Source :
Hindustan Times – Vrinda Nabar
In Raj Kamal Jha’s new novel, a boy in search of his mother sets out on a journey where the borderline between the real and the imagined is tenuous and flimsy
The city and the sea have been variously portrayed in literature. They figure as delusory escape routes in Cavafy’s poem
The City, capturing the universal modern human predicament of a no-exit situation in a prison of our own making. In the French Romantic poet Alfred de Vigny’s
La bouteille à la mer, the bottle (city) represents man’s desire to transmit ideas, to give them permanence, the sea their mortal transience. HW Longfellow’s poem, also titled
The City and the Sea, had depicted them as sustaining one another through a kind of osmosis. More recently, the choral composer Eric Whitaker turned five short poems by e. e. cummings into a composition titled
The City and the Sea, in which the two became metaphors for an alternating canvas of human life and Nature. All these resonate in the novel under review which moves forward through sequences repeatedly captioned “The city” and “The sea”.
What happens when your mother fails to return home one night and the passing days bring no news of her? When your father provides little comfort or practical support, wandering aimlessly in and out of the front door? “The city” poses these troubling questions as a young boy sets out to find his missing mother, wandering through streets and by-lanes he has never seen on a relentless journey where the borderline between the real and the imagined is tenuous and flimsy. He understands what his mother had meant in describing the world outside the home as an intrusive sea, a terrain teeming with human beings, filth, drains and sewage. Meanwhile, in the alternating sequence “The sea”, a woman in a foreign country (Germany) tries making sense of the alien, deserted seascape she finds herself alone in, and of the conflicting images (snow, possibly abandoned children, even a recent Nobel Laureate) that dance in and out of her vision. The stream of consciousness mode dominates much of the novel, becoming not one voice but many, not always satisfactorily, even tedious at times, before surrendering to a surreal fantasy nearer the end when the two worlds collide in ways one partly anticipates, but with bizarre twists involving mother and son that somewhat redeem the two images and take them to another level.
Sexual violence and abuse, hinted at in the considerable “advance praise” for the novel, are implicit in the story and the spectre of rape dominates it from the opening lines of The Prologue: “My name I cannot tell. There is a law in my land to protect me, to ensure that I am not shamed…” The lines are a chilling reminder of the young woman gang-raped on a moving Delhi bus in December 2012, who was confined to anonymity as “Nirbhaya” or the fearless one till her mother decided there was no indignity in revealing her name. Significantly, the word rape remains unmentioned in the novel, a word the protagonist wants to “speak…out loud” but never does though Nirbhaya is a thinly-disguised but ubiquitous presence throughout, a peg on which the novel pretty much hangs.

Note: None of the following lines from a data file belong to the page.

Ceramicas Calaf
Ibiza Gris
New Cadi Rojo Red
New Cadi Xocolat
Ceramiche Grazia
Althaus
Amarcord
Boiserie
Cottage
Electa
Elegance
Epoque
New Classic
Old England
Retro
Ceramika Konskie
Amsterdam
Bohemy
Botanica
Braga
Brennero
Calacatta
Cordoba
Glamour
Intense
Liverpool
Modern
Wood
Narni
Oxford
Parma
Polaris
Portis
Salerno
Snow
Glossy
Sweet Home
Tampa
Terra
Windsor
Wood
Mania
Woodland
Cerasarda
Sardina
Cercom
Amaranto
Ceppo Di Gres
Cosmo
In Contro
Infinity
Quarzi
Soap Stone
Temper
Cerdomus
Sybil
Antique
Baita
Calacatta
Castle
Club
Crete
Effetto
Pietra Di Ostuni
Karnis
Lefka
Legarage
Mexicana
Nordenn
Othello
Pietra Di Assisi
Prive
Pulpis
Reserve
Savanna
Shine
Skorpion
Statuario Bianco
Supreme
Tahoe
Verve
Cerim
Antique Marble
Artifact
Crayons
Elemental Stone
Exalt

The young stranger, hardly more than a boy himself though he has a “faint fuzz” on his upper lip, who inserts himself into the son’s story and accompanies him on his search, remains nameless (pretty much, ironically, like a rape victim). When he lowers his guard momentarily it is to say he could be called “December” – a month marked into our national calendar of shame and an unsubtle intimation of who or what he stands for. Crammed into his bag are crumpled pages of what read like a confession from which disturbingly familiar images spill out: a bus driver urging a group that included December to go on a joy ride and find a woman; a young woman and her male friend who were duped into boarding the bus; the iron rod with which they were attacked; and so on. The story steps out of the pages in magical realism mode as December ushers the boy through shanties and highways, landing up eventually in his village and his home. In a verbal catharsis he now admits what had been insinuated but left unsaid, and points the boy through a curtain as it were, into a region where the city and the sea merge in an unexpected finale.

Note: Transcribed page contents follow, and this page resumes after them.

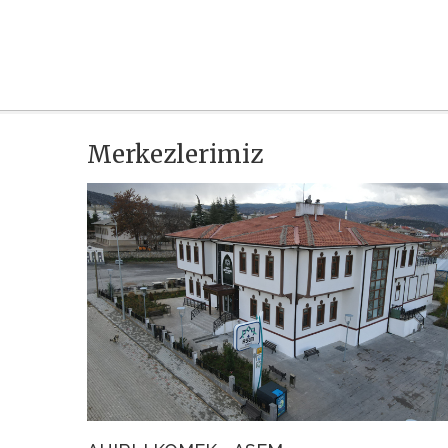
Merkezlerimiz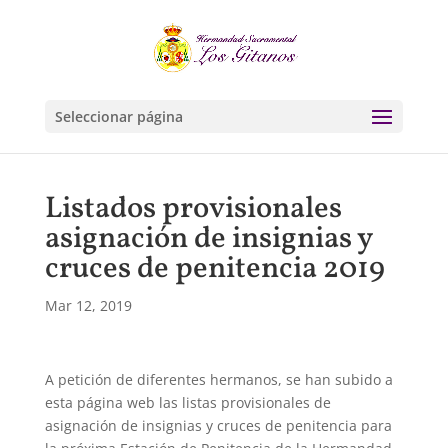
Seleccionar página
Listados provisionales
asignación de insignias y
cruces de penitencia 2019
Mar 12, 2019
A petición de diferentes hermanos, se han subido a
esta página web las listas provisionales de
asignación de insignias y cruces de penitencia para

Sharply detailed throughout, some of the particulars work more satisfactorily than others. Among those that work are the repeated references to what the boy’s missing mother wore on that fatal day: a cream-coloured shirt with black leggings, a black jacket and a red scarf. Taken together they create a certain image of contemporary Indian womanhood, one that continues to provoke adverse public reactions in those who would perpetuate a mythical stereotype of the Bharatiya Nari. They offer a rebuttal to this stereotype, subtly arguing for a woman’s freedom to dress how she wants and extending the canvas to a pan-Indian scenario in which women face physical assault daily, irrespective of what they wear. The fact that the mother was a newspaper reporter contains an added nuance, perhaps unintended here as the manuscript was most likely in press before sexual harassment in the media became breaking news.
Less convincing are the attempts to project December as repentant, and thereby a victim of circumstances – an argument some have put forward with respect to his real-life prototype. One may and should justifiably debate, censure, and condemn the social milieu in which boy-men like December are allowed to grow and how it impacts them but his fictional repentance and transformation, unsubstantiated in real life, calls for more than a willing suspension of disbelief and may need a different kind of book.
Vrinda Nabar is the author of “Caste as Woman” and a former Chair of English, Mumbai University.